Going into the Empire Cinema to see Girls Trip, I did admittedly have quite low expectations.
I didn’t think that this would be a movie for me, that the humour would be targeted towards females to such a degree that there’s no way that it could appeal to me.
And happily, I was very wrong.
It is a movie with a simple premise, four old friends going on a trip, and it sustains itself through fantastic chemistry and laughs, making it so enjoyable that you feel like you are in the club dancing along with the girls.
Girls Trip stars Regina Hall as Ryan, as a Kim Kardashian type with talent, Queen Latifah as the embattled gossip columnist Sasha, Jada Pinkett Smith as the motherly Lisa and Tiffany Haddish as the outrageous Dina.
Haddish, who is the least famous out of the group, is the star of the movie, and her antics and style of humour play off well against the rest of the group.

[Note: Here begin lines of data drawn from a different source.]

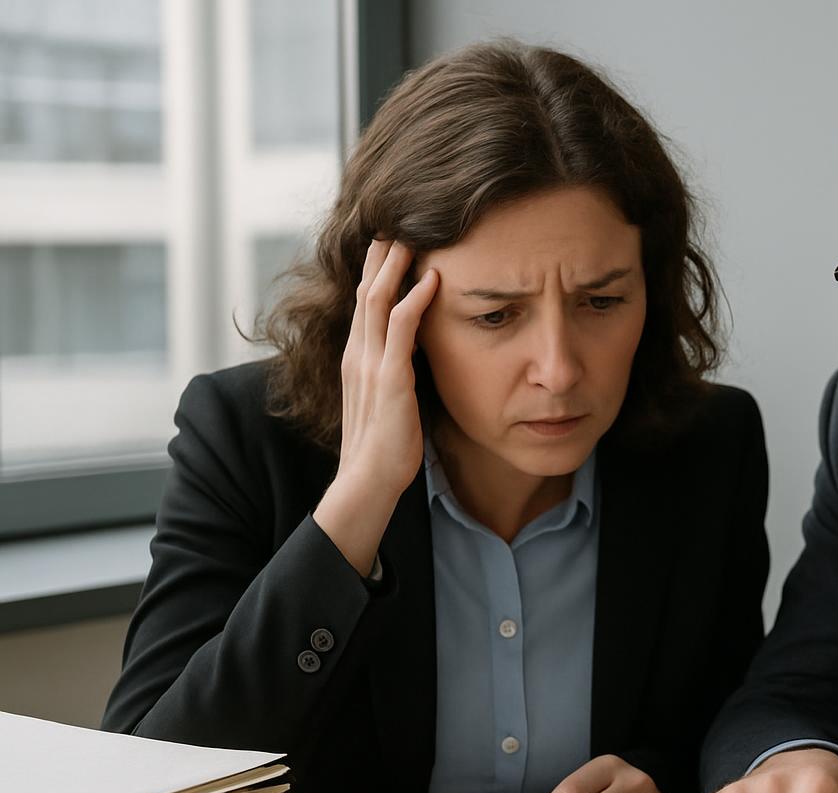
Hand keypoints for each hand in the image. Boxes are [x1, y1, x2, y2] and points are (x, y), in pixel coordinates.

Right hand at [314, 238, 438, 574]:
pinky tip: (431, 280)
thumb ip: (395, 370)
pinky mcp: (388, 379)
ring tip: (412, 235)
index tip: (390, 239)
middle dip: (381, 254)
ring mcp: (370, 364)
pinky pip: (401, 330)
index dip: (375, 269)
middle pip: (367, 290)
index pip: (365, 302)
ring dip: (395, 265)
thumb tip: (414, 353)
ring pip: (379, 300)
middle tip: (398, 220)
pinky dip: (415, 300)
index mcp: (357, 357)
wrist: (368, 480)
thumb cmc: (384, 444)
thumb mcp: (388, 397)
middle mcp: (358, 353)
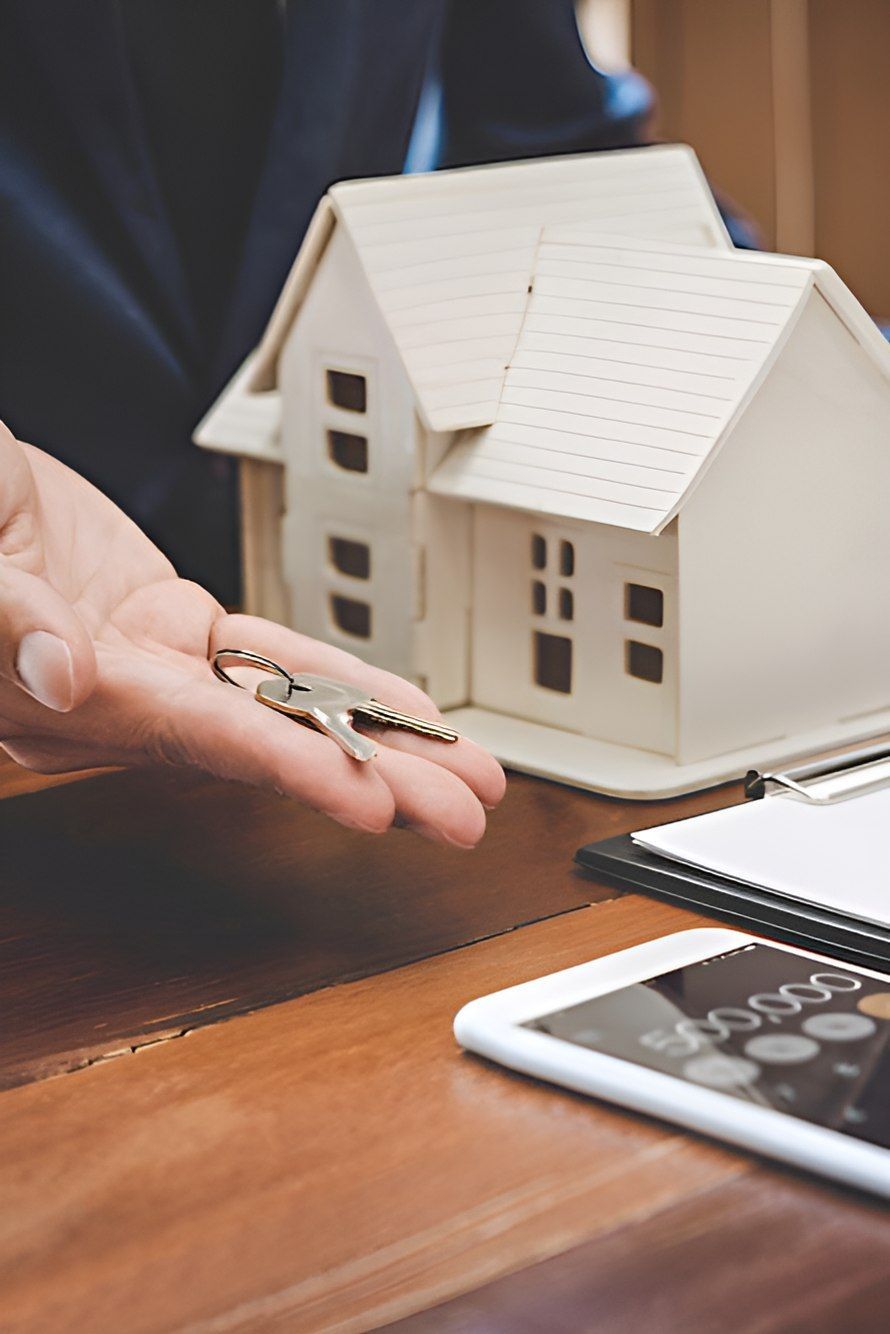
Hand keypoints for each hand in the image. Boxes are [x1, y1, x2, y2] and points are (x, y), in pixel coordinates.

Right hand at [0, 424, 504, 844]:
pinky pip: (273, 658)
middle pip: (270, 747)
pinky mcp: (177, 629)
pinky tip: (402, 705)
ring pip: (287, 708)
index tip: (374, 803)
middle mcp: (126, 703)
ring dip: (380, 739)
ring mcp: (159, 668)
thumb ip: (11, 621)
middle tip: (465, 814)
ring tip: (465, 769)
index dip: (294, 769)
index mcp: (71, 701)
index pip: (202, 740)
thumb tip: (65, 675)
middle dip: (376, 780)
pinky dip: (339, 677)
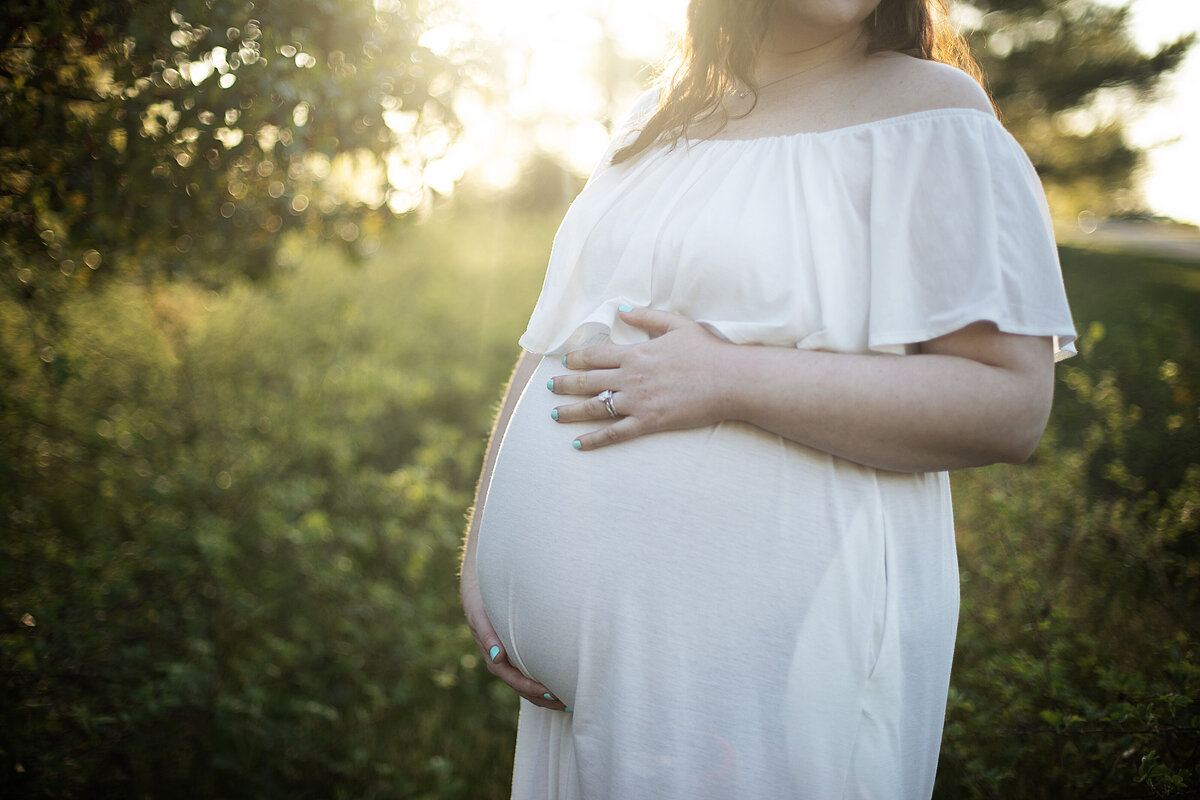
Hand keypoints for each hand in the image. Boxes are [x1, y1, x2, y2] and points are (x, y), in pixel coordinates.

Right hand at [460, 561, 567, 710]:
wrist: (479, 589)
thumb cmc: (481, 602)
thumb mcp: (480, 617)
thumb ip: (488, 637)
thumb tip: (498, 658)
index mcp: (494, 659)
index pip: (516, 681)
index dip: (533, 689)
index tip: (552, 692)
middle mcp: (503, 664)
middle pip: (525, 690)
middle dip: (546, 699)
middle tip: (569, 704)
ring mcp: (511, 661)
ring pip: (531, 686)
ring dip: (548, 695)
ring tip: (570, 700)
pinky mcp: (519, 655)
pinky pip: (533, 674)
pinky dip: (546, 683)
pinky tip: (562, 684)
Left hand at [548, 307, 734, 449]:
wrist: (730, 380)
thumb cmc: (707, 351)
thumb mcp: (676, 324)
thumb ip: (646, 317)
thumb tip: (622, 310)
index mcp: (636, 353)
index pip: (595, 355)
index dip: (576, 359)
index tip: (564, 362)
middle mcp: (631, 378)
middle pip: (587, 381)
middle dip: (564, 384)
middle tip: (549, 387)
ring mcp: (638, 401)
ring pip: (595, 408)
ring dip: (571, 411)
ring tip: (554, 415)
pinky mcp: (649, 422)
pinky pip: (615, 433)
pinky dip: (594, 440)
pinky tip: (578, 444)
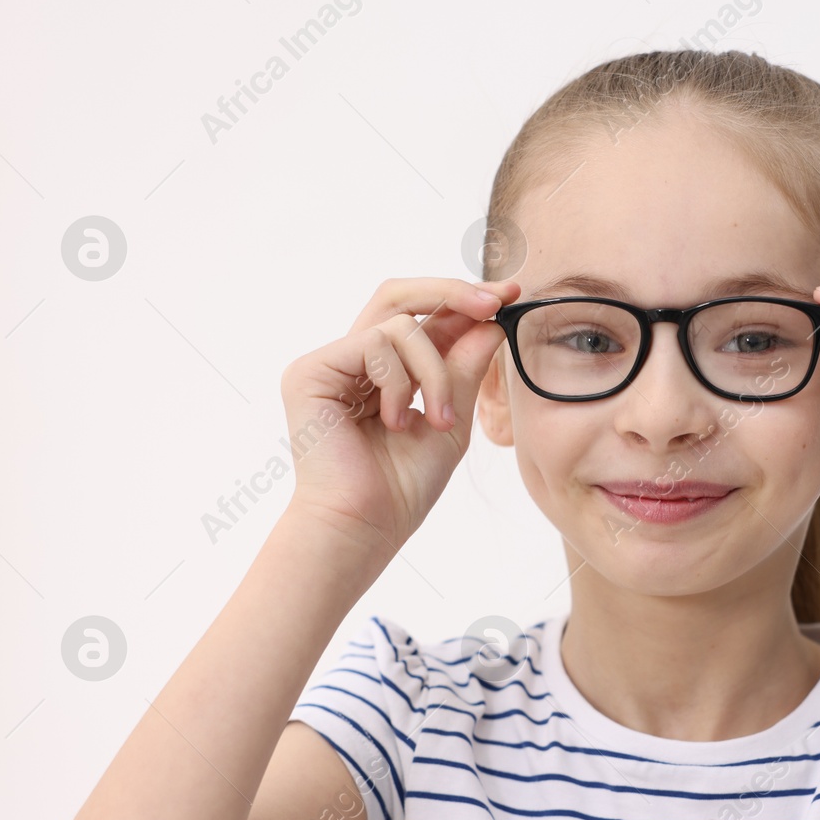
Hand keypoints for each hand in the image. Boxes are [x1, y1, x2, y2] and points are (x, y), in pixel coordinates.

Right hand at [279, 276, 520, 551]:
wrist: (364, 526)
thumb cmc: (401, 488)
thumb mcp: (450, 421)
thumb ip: (465, 370)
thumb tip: (490, 322)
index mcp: (381, 373)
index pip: (421, 319)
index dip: (462, 301)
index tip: (508, 294)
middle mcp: (351, 361)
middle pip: (398, 295)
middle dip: (451, 292)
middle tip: (493, 302)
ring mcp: (329, 363)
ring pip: (400, 325)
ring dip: (435, 371)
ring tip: (438, 420)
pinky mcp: (310, 370)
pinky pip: (375, 344)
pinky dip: (401, 382)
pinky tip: (395, 422)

They get up to all the things that you’d except from a movie involving nightclubs and drinking, but the movie does surprisingly have a heartfelt message at the core of it, which feels earned as you get to know the characters.
But in saying that, the only problem with the movie is, well, that it’s a movie.
It can’t just be drinking and dancing along to recognisable songs, or then it would be a music video.
Because it has to fill up two hours of content, it at times strikes an uneven tone as they try to balance the humour with feelings. Is this really the movie to comment on today’s obsession with celebrity culture?
This is also not a movie for kids, as it is very R-rated humour.
It’s also probably not suitable if you dislike loud, shouty humour, although many of the funny moments come in the quieter sections.
At one point Ryan notes how she “hasn’t had this much fun in a long time.”
The other new release at Empire Cinema, American Assassin, is wildly different to the energetic Girls Trip.
It follows the story of Mitch Rapp (Dylan O’Brien) who begins the film in traumatic fashion by becoming a hipster.
He grows a sweet beard, wears three-quarter pants, gets super ripped and takes up a martial art, becoming That Guy.
Eventually, his hipster skills are noticed by the CIA, who need him to fight another, superior, evil hipster.
Much like Girls Trip, this film is enjoyable if you try not to think too much about it.
While Mitch is rather bland as the lead, the movie thrives whenever it gives screen-time to Michael Keaton’s Stan Hurley. Keaton, who was Batman in the last 80s and early 90s, plays like a retired Bruce Wayne, the ultimate ninja who will pass on his knowledge, but only if one can pass the rigorous tests that he has in place for them.
Although the film is rather straightforward, it is an enjoyable action flick, as the character’s travel from one location to the next to try and prevent the Big Evil Thing from happening. Besides the main two leads, the characters are fairly bland, but the action scenes are enjoyable and coherent enough so that you may give it a pass on that.
One unusual thing that I did notice is that they made sure the characters wear their injuries through the film.
In a number of action flicks, characters are impervious to pain, and no matter how much damage they sustain it is very rarely noticeable.
Here it is, and although it is not a big thing, it does show that these aren’t superheroes.
This movie will likely not appeal if you enjoy action movies with a charismatic lead, or where character development and plot are as crucial as the action.
But you are looking forward to a straightforward action movie to end the week, you may enjoy this film.